Mr. Bean's Holiday
Physical comedian Rowan Atkinson returns with Mr. Bean’s Holiday.
Thursday, August 23, 2007
Mr. Bean the fumbling half-wit hails from Britain, and through his comic exploits he reminds us that the English aren’t all the Kate Moss, Gordon Ramsey and Damien Hirst kind of cool.
Rowan Atkinson’s comic invention, along with Black Adder, has launched several popular movies and TV shows. Mr. Bean owes a debt to both the silent comics Buster Keaton and Charlie Chaplin, with a touch of the poetically mute Jacques Tati invention, Mr. Hulot.
Though similar to Chaplin and Keaton’s hapless victims operating in a world stacked against them, Mr. Bean’s mercenary self-interest, his spastic goofing, high-water pants and stunted childish manner may come more from other greedy overgrown kiddies Pee-Wee Herman and Jerry Lewis. And it is undeniably the kiddies to whom this Bean will appeal most.

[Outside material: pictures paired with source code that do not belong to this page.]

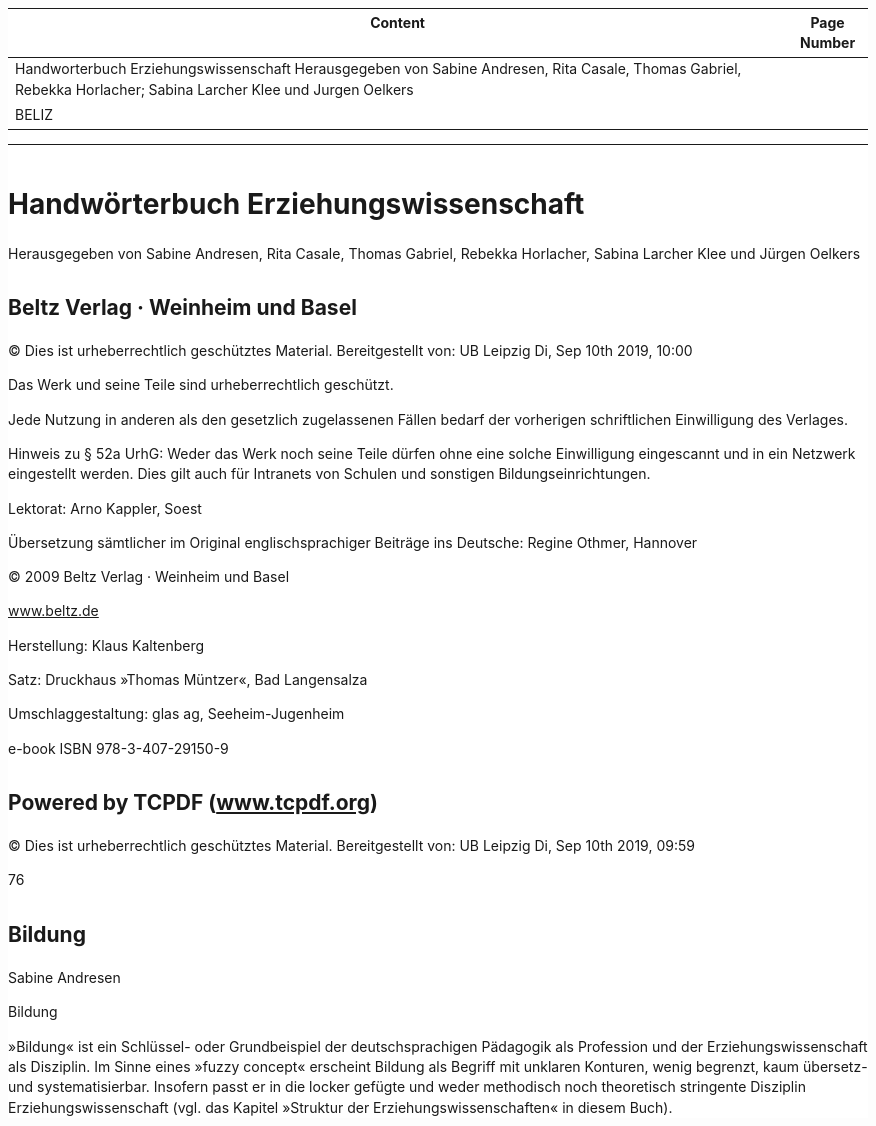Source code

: |Content|Page Number|
|---|---|
|Handworterbuch Erziehungswissenschaft Herausgegeben von Sabine Andresen, Rita Casale, Thomas Gabriel, Rebekka Horlacher; Sabina Larcher Klee und Jurgen Oelkers| |
|BELIZ| |
---
# Handwörterbuch Erziehungswissenschaft

Herausgegeben von Sabine Andresen, Rita Casale, Thomas Gabriel, Rebekka Horlacher, Sabina Larcher Klee und Jürgen Oelkers

Beltz Verlag · Weinheim und Basel
---
© Dies ist urheberrechtlich geschütztes Material. Bereitgestellt von: UB Leipzig Di, Sep 10th 2019, 10:00

Das Werk und seine Teile sind urheberrechtlich geschützt.

Jede Nutzung in anderen als den gesetzlich zugelassenen Fällen bedarf der vorherigen schriftlichen Einwilligung des Verlages.

Hinweis zu § 52a UrhG: Weder das Werk noch seine Teile dürfen ohne eine solche Einwilligung eingescannt und in ein Netzwerk eingestellt werden. Dies gilt auch für Intranets von Schulen und sonstigen Bildungseinrichtungen.

Lektorat: Arno Kappler, Soest

Übersetzung sämtlicher im Original englischsprachiger Beiträge ins Deutsche: Regine Othmer, Hannover

© 2009 Beltz Verlag · Weinheim und Basel

www.beltz.de

Herstellung: Klaus Kaltenberg

Satz: Druckhaus »Thomas Müntzer«, Bad Langensalza

Umschlaggestaltung: glas ag, Seeheim-Jugenheim

e-book ISBN 978-3-407-29150-9

Powered by TCPDF (www.tcpdf.org)
---
© Dies ist urheberrechtlich geschütztes Material. Bereitgestellt von: UB Leipzig Di, Sep 10th 2019, 09:59

76

## Bildung

Sabine Andresen

Bildung

»Bildung« ist ein Schlüssel- oder Grundbeispiel der deutschsprachigen Pädagogik als Profession und der Erziehungswissenschaft als Disziplin. Im Sinne eines »fuzzy concept« erscheint Bildung als Begriff mit unklaren Konturen, wenig begrenzt, kaum übersetz- und systematisierbar. Insofern passt er in die locker gefügte und weder methodisch noch theoretisch stringente Disziplin Erziehungswissenschaft (vgl. das Kapitel »Struktur der Erziehungswissenschaften« in diesem Buch).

In Mr. Bean’s Holiday, Bean is the winner of a raffle prize trip to the south of France. Bean leaves London in the summer: a humorously rain-sodden gloom. A bumbling Brit lost in the elegant, efficient, well-oiled machinery of modern France, Bean plays with the universal anxiety of strangers traveling in strange lands, unable to speak the language or even order lunch.
Indeed, pastry carts, chickens and film sets are not safe from Bean’s moronic mischief. One of the funniest scenes comes early on when Bean wanders into an haute French restaurant and cluelessly consumes—shells, eyeballs and pinchers included—a plate of langoustines, a scene of deft, wordless silent comedy.
Bean lands in even deeper trouble when he accidentally separates a young boy from his father and must accompany the kid across the country to Cannes. Though perpetually observed by high-tech French surveillance, Bean is too moronic to be feared by the eyes-in-the sky. (“Relax, I think he’s English,” one security guard riffs to the other.) Bean has his own technological advantage: a perpetually running videotape diary of his travels that makes a surprising appearance at the film’s conclusion.
The film’s funniest gimmick may be the pretentious American director Carson Clay played by Willem Dafoe (goofing on his own Manhattan theater and art-house cred), one minute directing a yogurt commercial and the next premiering his absurdly pretentious film, seemingly composed of an endless escalator ride, at the Cannes Film Festival.
Often quite silly between moments of prolonged thumb twiddling, Mr. Bean’s Holiday is reminiscent of a quieter, gentler brand of physical film comedy. As such, this G-rated goof is a welcome relief in a summer of bleating, belching blockbusters.
MR. BEAN’S HOLIDAY * * ½
Directed by Steve Bendelack • Starring Rowan Atkinson, Max Baldry and Emma de Caunes • G, 90 min • At Century Cinemas Del Monte Center, Maya Cinemas, Northridge Cinemas.